Я рассказал, умолчав, конечно, про Вадика, про Птаху и о своих маленьких хитростях, которыми я пользовался в игре.
— Нет, — Лидия Михайловна покачала головой. — Мы играли в «пристенок». Знаешь, что это такое?
— Нет.
— Вот смотри. — Она легко выскочила из-за стола, за которым сидела, отыскала в сумочке монетки и отодвинула от стены стул. Иди сюда, смотри. Я бью монетой о стену. — Лидия Михайловна легонько ударила, и монета, зазвенев, дугой отлетела на пол. Теперь, — Лидия Михайловна сунула мне вторую монету в руку, бьешь ты. Но имей в виду: бить надо так, чтобы твоя монета оказалась как можно ближе к моей. Чтобы их можно было замерить, достать пальцами одной руки. По-другому игра называется: замеряшки. Достанешь, — значит, выиграл. Бей.
Я ударил — моя монета, попав на ребро, покатилась в угол.
— О-о, — махнула рукой Лидия Михайловна. — Далеко. Сейчас ты начинаешь. Учти: если моя монета заденет твою, хоть чуточку, краешком, — я выигрываю вдвойне. Понимаешь?
— Чего тут непонятного?
— Сыграем?
Я не поверил своим ушам:
— Как же я с вами буду играть?
— А что тако
— Вы же учительница!
— Ну и что? Учительница — так другой человек, что ли? Иногда надоедает быть только учительницей, учить и учить без конца. Постоянно одергивать себя: то нельзя, это нельзя, — Лидия Михайловна больше обычного прищурила глаза и задумчиво, отстраненно смотрела в окно. — Иной paз полезно забыть, что ты учительница, — не то такой сделаешься бякой и букой, что живым людям скучно с тобой станет. Для учителя, может быть, самое важное — не принимать себя всерьез, понимать, что он может научить совсем немногому. — Она встряхнулась и сразу повеселела. — А я в детстве была отчаянной девчонкой, родители со мной натерпелись. Мне и теперь еще часто хочется прыгать, скакать, куда-нибудь мчаться, что-нибудь делать не по программе, не по расписанию, а по желанию. Я тут, бывает, прыгаю, скачу. Человек стареет не тогда, когда он доживает до старости, а когда перестает быть ребенком. Я бы с удовольствием каждый день прыгала, да за стенкой живет Василий Андреевич. Он очень серьезный человек. Ни в коем случае нельзя, чтобы он узнал, что мы играем в «замеряшки».

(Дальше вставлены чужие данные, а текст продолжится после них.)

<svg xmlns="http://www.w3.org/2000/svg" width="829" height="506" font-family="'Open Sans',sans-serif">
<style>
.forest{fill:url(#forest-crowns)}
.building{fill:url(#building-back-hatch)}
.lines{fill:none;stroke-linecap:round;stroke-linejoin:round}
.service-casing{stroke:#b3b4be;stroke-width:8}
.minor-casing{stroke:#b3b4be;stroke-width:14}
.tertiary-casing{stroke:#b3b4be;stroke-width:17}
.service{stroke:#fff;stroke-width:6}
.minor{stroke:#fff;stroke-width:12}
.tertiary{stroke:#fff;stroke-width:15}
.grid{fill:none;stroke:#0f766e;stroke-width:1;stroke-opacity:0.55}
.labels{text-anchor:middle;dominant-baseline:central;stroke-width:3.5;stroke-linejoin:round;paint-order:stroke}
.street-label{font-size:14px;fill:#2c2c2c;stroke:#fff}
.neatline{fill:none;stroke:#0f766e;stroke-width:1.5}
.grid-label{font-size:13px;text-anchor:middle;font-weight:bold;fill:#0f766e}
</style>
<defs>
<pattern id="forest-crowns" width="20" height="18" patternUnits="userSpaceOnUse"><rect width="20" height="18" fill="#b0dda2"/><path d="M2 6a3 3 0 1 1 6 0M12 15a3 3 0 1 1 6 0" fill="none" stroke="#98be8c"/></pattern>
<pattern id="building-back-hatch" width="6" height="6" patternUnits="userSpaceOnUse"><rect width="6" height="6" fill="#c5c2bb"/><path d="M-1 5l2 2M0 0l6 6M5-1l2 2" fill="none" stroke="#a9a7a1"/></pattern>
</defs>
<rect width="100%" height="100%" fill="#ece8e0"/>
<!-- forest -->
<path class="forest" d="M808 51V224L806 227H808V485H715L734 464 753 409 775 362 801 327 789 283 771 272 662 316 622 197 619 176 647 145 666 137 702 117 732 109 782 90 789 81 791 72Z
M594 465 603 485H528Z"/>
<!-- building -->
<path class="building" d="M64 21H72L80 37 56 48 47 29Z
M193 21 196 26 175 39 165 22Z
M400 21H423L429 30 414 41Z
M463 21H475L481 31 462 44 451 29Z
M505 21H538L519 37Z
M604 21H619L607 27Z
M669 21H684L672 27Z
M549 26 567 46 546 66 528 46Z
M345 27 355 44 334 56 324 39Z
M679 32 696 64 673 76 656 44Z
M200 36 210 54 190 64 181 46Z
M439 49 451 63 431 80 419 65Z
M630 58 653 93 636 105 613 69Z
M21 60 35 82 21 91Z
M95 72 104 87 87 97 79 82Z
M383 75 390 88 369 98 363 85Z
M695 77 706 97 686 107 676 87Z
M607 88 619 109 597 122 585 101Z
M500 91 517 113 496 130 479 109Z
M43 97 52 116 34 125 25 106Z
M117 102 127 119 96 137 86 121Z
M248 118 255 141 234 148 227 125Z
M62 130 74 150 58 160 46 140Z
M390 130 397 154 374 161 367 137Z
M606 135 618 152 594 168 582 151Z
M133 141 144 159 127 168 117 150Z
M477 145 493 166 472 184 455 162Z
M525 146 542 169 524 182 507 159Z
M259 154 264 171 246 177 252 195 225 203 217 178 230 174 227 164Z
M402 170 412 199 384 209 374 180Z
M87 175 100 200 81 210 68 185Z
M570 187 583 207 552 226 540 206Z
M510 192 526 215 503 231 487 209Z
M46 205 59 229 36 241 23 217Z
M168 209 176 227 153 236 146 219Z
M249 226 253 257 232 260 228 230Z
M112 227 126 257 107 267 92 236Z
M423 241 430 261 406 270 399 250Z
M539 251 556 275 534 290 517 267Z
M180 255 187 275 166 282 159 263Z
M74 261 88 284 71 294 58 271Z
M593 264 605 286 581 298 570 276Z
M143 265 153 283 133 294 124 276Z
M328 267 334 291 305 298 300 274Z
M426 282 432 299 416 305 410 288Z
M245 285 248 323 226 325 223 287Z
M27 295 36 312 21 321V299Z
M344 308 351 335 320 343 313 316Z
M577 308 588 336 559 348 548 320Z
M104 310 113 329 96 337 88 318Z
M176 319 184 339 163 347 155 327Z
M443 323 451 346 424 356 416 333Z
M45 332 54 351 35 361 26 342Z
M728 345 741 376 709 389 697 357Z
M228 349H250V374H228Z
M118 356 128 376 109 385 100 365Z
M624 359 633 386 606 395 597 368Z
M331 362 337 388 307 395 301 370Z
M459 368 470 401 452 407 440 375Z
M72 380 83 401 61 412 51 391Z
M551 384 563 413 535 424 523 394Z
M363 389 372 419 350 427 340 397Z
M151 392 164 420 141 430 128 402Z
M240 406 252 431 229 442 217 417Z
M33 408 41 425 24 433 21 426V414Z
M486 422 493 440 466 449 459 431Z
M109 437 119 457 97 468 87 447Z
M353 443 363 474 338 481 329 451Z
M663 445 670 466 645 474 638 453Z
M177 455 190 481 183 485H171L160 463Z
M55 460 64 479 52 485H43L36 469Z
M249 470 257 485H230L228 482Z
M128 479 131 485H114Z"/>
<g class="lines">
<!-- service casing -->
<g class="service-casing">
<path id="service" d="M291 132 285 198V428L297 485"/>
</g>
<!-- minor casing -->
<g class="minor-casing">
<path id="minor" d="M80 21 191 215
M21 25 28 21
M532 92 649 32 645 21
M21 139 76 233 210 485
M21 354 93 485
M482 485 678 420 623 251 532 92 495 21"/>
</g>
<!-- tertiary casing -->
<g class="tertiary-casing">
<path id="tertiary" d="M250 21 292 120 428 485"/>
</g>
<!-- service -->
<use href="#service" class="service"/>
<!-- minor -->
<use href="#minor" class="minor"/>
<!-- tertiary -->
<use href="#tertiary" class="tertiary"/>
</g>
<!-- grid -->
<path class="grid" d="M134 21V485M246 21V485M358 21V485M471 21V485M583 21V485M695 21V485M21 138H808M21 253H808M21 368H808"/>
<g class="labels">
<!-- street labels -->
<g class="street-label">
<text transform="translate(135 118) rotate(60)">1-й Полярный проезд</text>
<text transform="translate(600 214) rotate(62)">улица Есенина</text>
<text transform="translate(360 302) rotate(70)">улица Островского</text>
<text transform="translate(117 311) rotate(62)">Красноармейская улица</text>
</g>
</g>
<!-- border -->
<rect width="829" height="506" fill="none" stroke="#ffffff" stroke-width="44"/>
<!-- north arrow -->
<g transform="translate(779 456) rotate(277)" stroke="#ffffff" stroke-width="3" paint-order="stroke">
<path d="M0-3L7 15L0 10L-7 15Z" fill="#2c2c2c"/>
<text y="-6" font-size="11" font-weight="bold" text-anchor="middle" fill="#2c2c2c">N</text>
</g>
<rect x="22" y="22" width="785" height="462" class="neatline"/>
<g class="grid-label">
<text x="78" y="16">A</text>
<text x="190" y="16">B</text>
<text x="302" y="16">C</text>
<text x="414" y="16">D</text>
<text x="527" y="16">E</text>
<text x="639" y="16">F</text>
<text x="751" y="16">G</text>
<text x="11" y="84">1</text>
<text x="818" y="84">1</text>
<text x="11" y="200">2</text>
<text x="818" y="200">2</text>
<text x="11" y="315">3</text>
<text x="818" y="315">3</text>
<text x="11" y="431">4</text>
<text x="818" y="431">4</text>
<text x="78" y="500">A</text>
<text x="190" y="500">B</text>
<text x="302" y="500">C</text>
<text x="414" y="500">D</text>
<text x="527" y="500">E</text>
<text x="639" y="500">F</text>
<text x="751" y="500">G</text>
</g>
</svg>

— Но мы не играем ни в какие «замеряшки». Вы только мне показали.
— Мы можем сыграть так просто, как говорят, понарошке. Но ты все равно не выдавай меня Василию Андреевичу.
Господи, что творится на белом свете! Давно ли я до смерти боялся, что Лидия Михайловна за игру на деньги потащит меня к директору, а теперь она просит, чтобы я не выдавал ее. Светопреставление — не иначе. Я озирался, неизвестно чего пугаясь, и растерянно хлопал глазами.